Give the records below again exactly, and exclude each picture.

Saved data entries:
····················

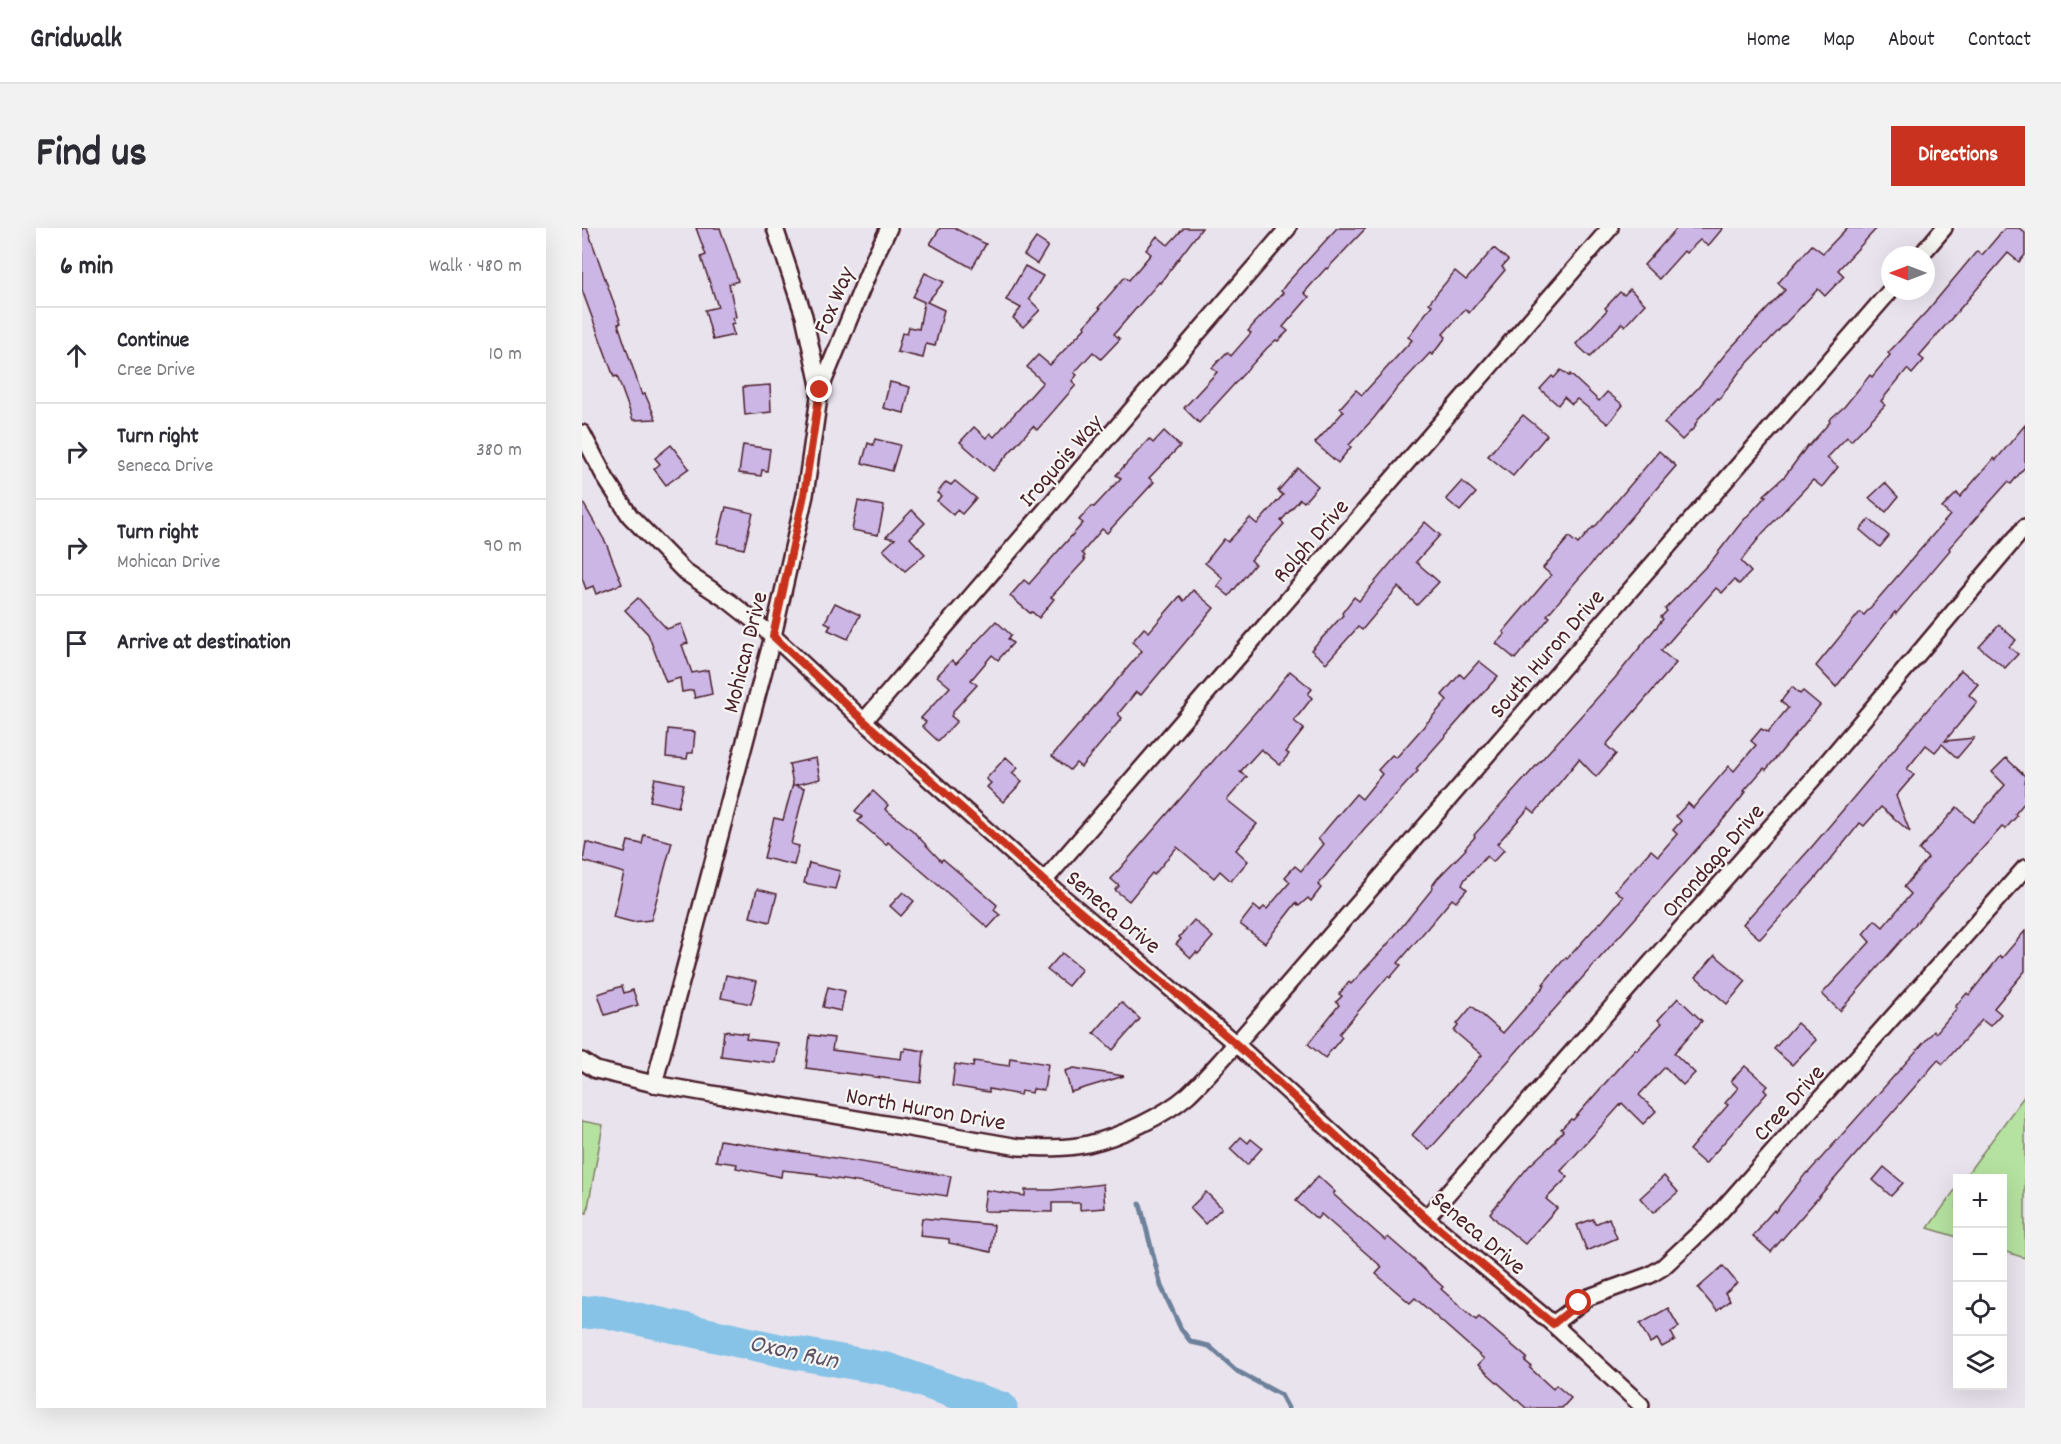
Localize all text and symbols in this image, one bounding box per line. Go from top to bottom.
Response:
text: Gridwalk [30,21,122,61]
text: Home [1746,26,1790,56]
text: Map [1823,26,1855,56]
text: About [1888,26,1935,56]
text: Contact [1968,26,2031,56]
text: Find us [36,126,147,186]
button: Directions [1891,126,2025,186]
north arrow [1881,246,1935,300]
text: 6 min [60,249,113,286]
text: Walk · 480 m [429,253,522,281]
street label: Fox Way [806,261,866,340]
text: Continue [117,326,189,357]
icon: ahead [60,339,93,372]
text: 10 m [488,341,522,369]
text: Cree Drive [117,357,195,385]
route end [806,376,832,402]
street label: Iroquois Way [1012,407,1113,516]
text: Turn right [117,422,199,453]
icon: right [60,435,93,468]
text: 380 m [476,437,522,465]
text: Seneca Drive [117,453,213,481]
street label: Rolph Drive [1266,492,1359,592]
text: Turn right [117,518,199,549]
icon: right [60,531,93,564]
text: 90 m [484,533,522,561]
text: Mohican Drive [117,549,220,577]
street label: South Huron Drive [1482,583,1614,727]
street label: Mohican Drive [715,589,778,717]
icon: arrive [60,627,93,660]
text: Arrive at destination [117,628,291,659]
street label: Onondaga Drive [1655,797,1774,927]
street label: Seneca Drive [1057,863,1167,963]
street label: Cree Drive [1746,1058,1834,1150]
street label: North Huron Drive [843,1080,1008,1142]
map controls [1953,1174,2007,1390]
button: + [1953,1174,2007,1228]
street label: Seneca Drive [1422,1184,1532,1284]
button: − [1953,1228,2007,1282]
button: locate [1953,1282,2007,1336]
route start [1565,1289,1591,1315]
water label: Oxon Run [745,1326,842,1381]
button: layers [1953,1336,2007,1390]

····················

• [TASK RESPONSE]:
Localize all text and symbols in this image, one bounding box per line. Go from top to bottom.
Response:
text: Gridwalk [30,21,122,61]
text: Home [1746,26,1790,56]
text: Map [1823,26,1855,56]
text: About [1888,26,1935,56]
text: Contact [1968,26,2031,56]
text: Find us [36,126,147,186]
button: Directions [1891,126,2025,186]
north arrow [1881,246,1935,300]
text: 6 min [60,249,113,286]
text: Walk · 480 m [429,253,522,281]
street label: Fox Way [806,261,866,340]
text: Continue [117,326,189,357]
icon: ahead [60,339,93,372]
text: 10 m [488,341,522,369]
text: Cree Drive [117,357,195,385]
route end [806,376,832,402]
street label: Iroquois Way [1012,407,1113,516]
text: Turn right [117,422,199,453]
icon: right [60,435,93,468]
text: 380 m [476,437,522,465]
text: Seneca Drive [117,453,213,481]
street label: Rolph Drive [1266,492,1359,592]
text: Turn right [117,518,199,549]
icon: right [60,531,93,564]
text: 90 m [484,533,522,561]
text: Mohican Drive [117,549,220,577]
street label: South Huron Drive [1482,583,1614,727]
street label: Mohican Drive [715,589,778,717]
icon: arrive [60,627,93,660]
text: Arrive at destination [117,628,291,659]
street label: Onondaga Drive [1655,797,1774,927]
street label: Seneca Drive [1057,863,1167,963]
street label: Cree Drive [1746,1058,1834,1150]
street label: North Huron Drive [843,1080,1008,1142]
map controls [1953,1174,2007,1390]
button: + [1953,1174,2007,1228]
street label: Seneca Drive [1422,1184,1532,1284]
button: − [1953,1228,2007,1282]
button: locate [1953,1282,2007,1336]
route start [1565,1289,1591,1315]
water label: Oxon Run [745,1326,842,1381]
button: layers [1953,1336,2007,1390]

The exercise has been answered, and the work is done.